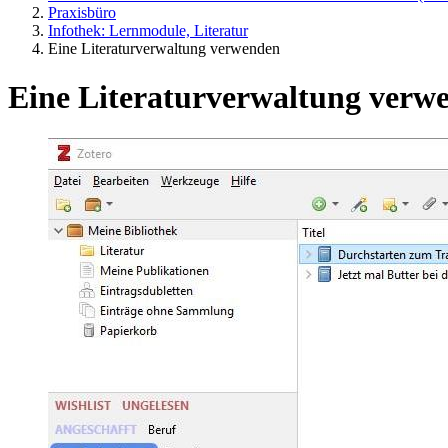
Praxisbüro
Infothek: Lernmodule, Literatur
Eine Literaturverwaltung verwenden
Eine Literaturverwaltung verw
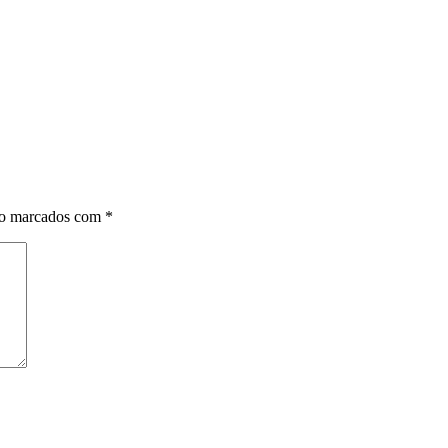
ão marcados com
*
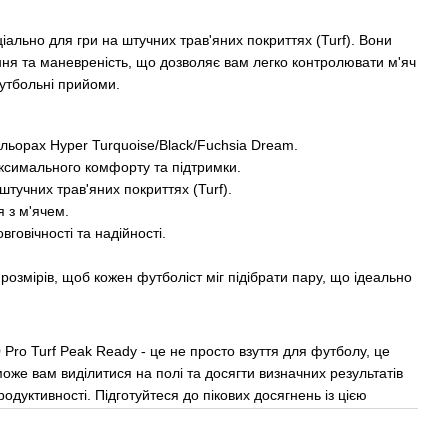
іально для гри на штучних трав'яних покриттях (Turf). Вони
ння та маневреність, що дозволяє вам легко контролювати м'яч
футбольні прийоми.
льорах Hyper Turquoise/Black/Fuchsia Dream.
ксимального комфорту та підтримки.
штучних трав'яних покриттях (Turf).
 з м'ячем.
вговічності та надійності.
розмірів, щоб кожен футболіст міг підібрати пару, що ідеально
Pro Turf Peak Ready - це не просто взуття для футболу, це
оже вам виділитися на полі та досягти визначних результатів
одуктивності. Підготуйтеся до пікових досягнень із цією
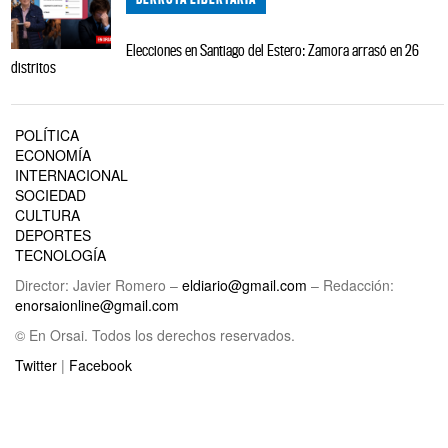
Elecciones en Santiago del Estero: Zamora arrasó en 26
distritos
POLÍTICA
ECONOMÍA
INTERNACIONAL
SOCIEDAD
CULTURA
DEPORTES
TECNOLOGÍA
Director: Javier Romero –
eldiario@gmail.com
– Redacción:
enorsaionline@gmail.com
© En Orsai. Todos los derechos reservados.
Twitter
|
Facebook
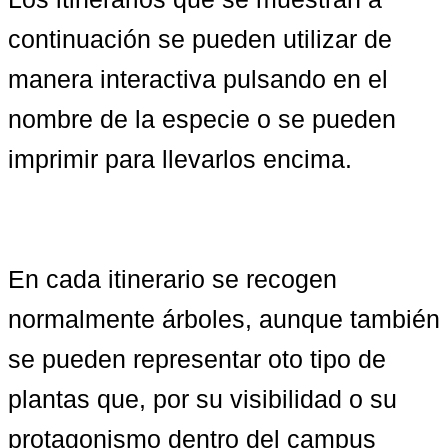
continuación se pueden utilizar de 
manera interactiva pulsando en el 
nombre de la especie o se pueden 
imprimir para llevarlos encima.
En cada itinerario se recogen 
normalmente árboles, aunque también 
se pueden representar oto tipo de 
plantas que, por su visibilidad o su 
protagonismo dentro del campus 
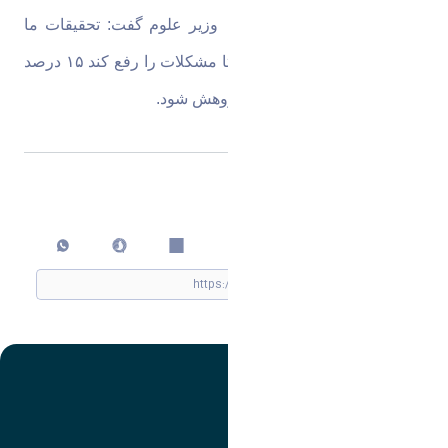
درصد رضایت تولید نمی کند.
وزیر علوم گفت: تحقیقات ما 
کاربردی و علم باید نافع باشد تا مشکلات را رفع کند ۱۵ درصد 
بودجه دانشگاه ها باید صرف پژوهش شود.
اشتراک گذاری
چاپ کردن
تصویر
عنوان اینستاگرام
لینک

- _Work item_: Revise the text of all the entries by replacing "Facebook" with "Instagram" and leaving every other line unchanged. Omit the pictures from your answer.

- _Answer for this exercise_:
Praxisbüro
Infothek: Lernmodule, Literatur
Eine Literaturverwaltung verwenden
Eine Literaturverwaltung verw
ão marcados com
*
іально для гри на штучних трав'яних покриттях (Turf). Вони
ння та маневреність, що дозволяє вам легко контролювати м'яч
футбольні прийоми.
льорах Hyper Turquoise/Black/Fuchsia Dream.
ксимального комфорту та підтримки.
штучних трав'яних покриттях (Turf).
 з м'ячем.
вговічності та надійності.
розмірів, щоб кожен футболіст міг підібрати пару, що ідеально
Pro Turf Peak Ready - це не просто взуття для футболу, це
оже вам виділитися на полі та досягти визначних результатів
одуктивності. Підготуйтеся до пікових досягнень із цією
Elecciones en Santiago del Estero: Zamora arrasó en 26
distritos
POLÍTICA
ECONOMÍA
INTERNACIONAL
SOCIEDAD
CULTURA
DEPORTES
TECNOLOGÍA
Director: Javier Romero –
eldiario@gmail.com
– Redacción:
enorsaionline@gmail.com
© En Orsai. Todos los derechos reservados.
Twitter
|
Instagram
continuación se pueden utilizar de 
manera interactiva pulsando en el 
nombre de la especie o se pueden 
imprimir para llevarlos encima.
En cada itinerario se recogen 
normalmente árboles, aunque también 
se pueden representar oto tipo de 
plantas que, por su visibilidad o su 
protagonismo dentro del campus 
درصد رضایت تولید نمی کند.
وزیر علوم گفت: تحقیقات ما 
کاربردی و علم باید نافع باشد تا مشکلات را رفع کند ۱۵ درصد 
بودجه دانشگاه ها باید صرف پژوهش شود.
اشتراک گذاری
چاپ کردن
تصویر
عنوان اینستاگرام
لینک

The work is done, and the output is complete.